Would you retype the listing below word for word, without any of its pictures?

### PROVIDED MATERIAL ###

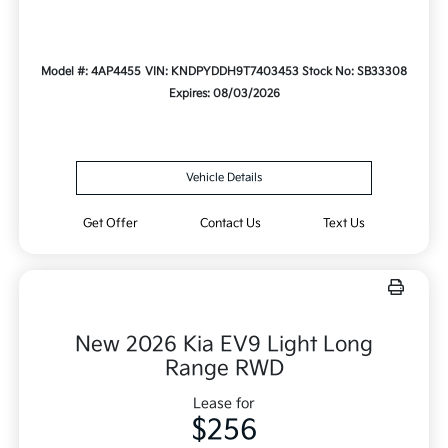
Model #: 4AP4455
VIN: KNDPYDDH9T7403453
Stock No: SB33308
Expires: 08/03/2026
Vehicle Details
Get Offer
Contact Us
Text Us
New 2026 Kia EV9 Light Long
Range RWD
Lease for
$256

###

» TASK RESPONSE:
Model #: 4AP4455
VIN: KNDPYDDH9T7403453
Stock No: SB33308
Expires: 08/03/2026
Vehicle Details
Get Offer
Contact Us
Text Us
New 2026 Kia EV9 Light Long
Range RWD
Lease for
$256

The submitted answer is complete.